A life insurance is a legal contract between an insurance policy holder and an insurer (insurance company), in which the insurer promises to pay the illustrated benefits in exchange for paid premium (either regularly or as one lump sum), at the event when the insured dies. It describes the limitations of the insured events, with specific exclusions (i.e., suicide, fraud, war, riot, and civil commotion) written in the contract to limit the liability of the insurer. The insurance policy holder may be the insured. If not, there must be an insurable interest between the policy holder and the insured so that the insurance policy can be put in effective. The insurable interest exists between A and B is when a loss of A will cause B to suffer a financial or other kind of loss.

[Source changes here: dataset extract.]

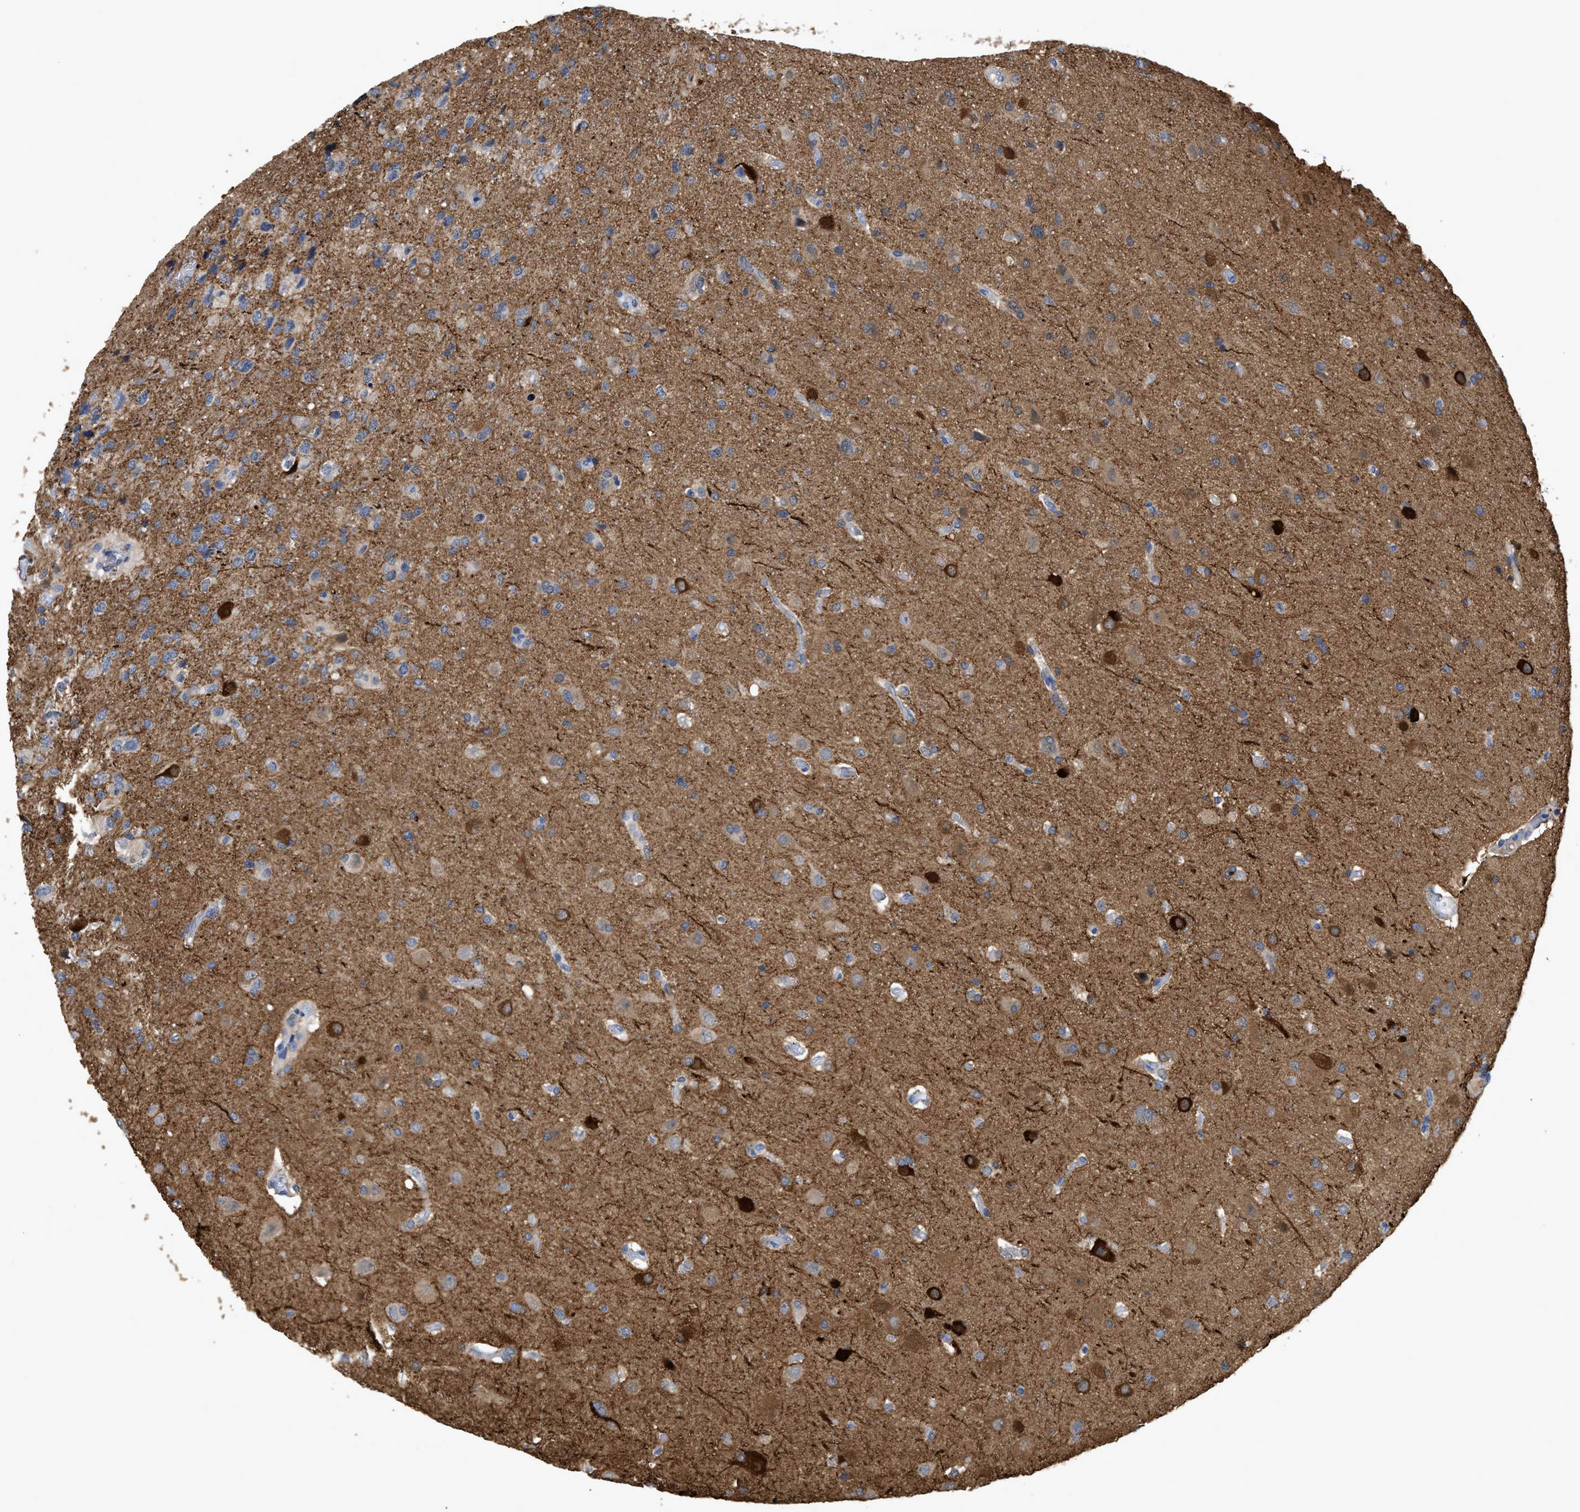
{"staining": {"intensity": "weak", "quantity": ">75%", "location": "cytoplasmic/membranous"}, "tissue": "glioma", "cell_type": "Tumor cells", "image_type": "cancer", "snomed": [{"axis": "morphology", "description": "Glioma, malignant, High grade"}, {"axis": "topography", "description": "Brain"}], "caption": "Protein expression by immunohistochemistry demonstrates weak cytoplasmic/membranous positivity in about >75% of tumor cells in glioma. (IHC, brightfield microscopy, high magnification).", "gene": "CRYM", "patient": {"sex": "female", "age": 58}}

Doesn't it sound like the life insurance should be called as "death insurance" as by definition the insurer pays upon a death event?

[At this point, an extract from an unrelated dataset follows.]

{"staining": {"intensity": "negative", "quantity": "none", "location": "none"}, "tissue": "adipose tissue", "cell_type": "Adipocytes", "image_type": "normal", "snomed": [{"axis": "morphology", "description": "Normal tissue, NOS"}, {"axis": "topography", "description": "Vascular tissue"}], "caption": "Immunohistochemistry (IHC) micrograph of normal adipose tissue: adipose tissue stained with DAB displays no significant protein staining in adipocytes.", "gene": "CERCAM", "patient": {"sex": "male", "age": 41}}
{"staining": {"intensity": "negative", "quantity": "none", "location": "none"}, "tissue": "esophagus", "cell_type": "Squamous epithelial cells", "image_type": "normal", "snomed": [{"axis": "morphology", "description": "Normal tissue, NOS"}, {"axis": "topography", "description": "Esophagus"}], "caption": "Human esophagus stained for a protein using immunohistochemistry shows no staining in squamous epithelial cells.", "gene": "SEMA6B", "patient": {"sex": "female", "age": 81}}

Nowadays, other events such as terminal illness, critical illness and chronic illness are becoming triggers for the insurer's payment. Fairly unique for National Life Group, critical injuries (i.e., coma, paralysis, severe burns, and traumatic brain injury) is also the trigger for the insurer's payment. Those are called as the living benefits of a life insurance. That is, the policy owner and/or the insured can benefit from the life insurance when he/she is still alive.
For those have the interest to know more about life-long financial protection, you may need to take a look at a financial product called annuity. It also offers a different angle of the life-long financial protection that guards the you against outliving traditional retirement assets.
A life insurance policy can be classified as a personal or a group policy, a permanent or a term policy, a participating or a non-participating policy, and a fixed or a variable policy. But the modern world categorizes the life insurance into two ends: a protection-based life insurance and an investment-based life insurance.
Protection-based policies are designed to provide benefits in the event of a specified occurrence. Term insurance is a typical type of such kind. It is also called as pure life insurance.
Investment-based policies are designed to focus on the growth of capital from the paid premiums. Whole life, universal life, and variable life insurances are typical types of this kind. They are also called as permanent life insurances.
In terms of the tax benefits, premium contributions are after-tax money and are not tax deductible (like Roth IRAs). The death/living benefits are income tax free, so as the cash value growth for an investment-based policy, per IRS section 101(a)(1).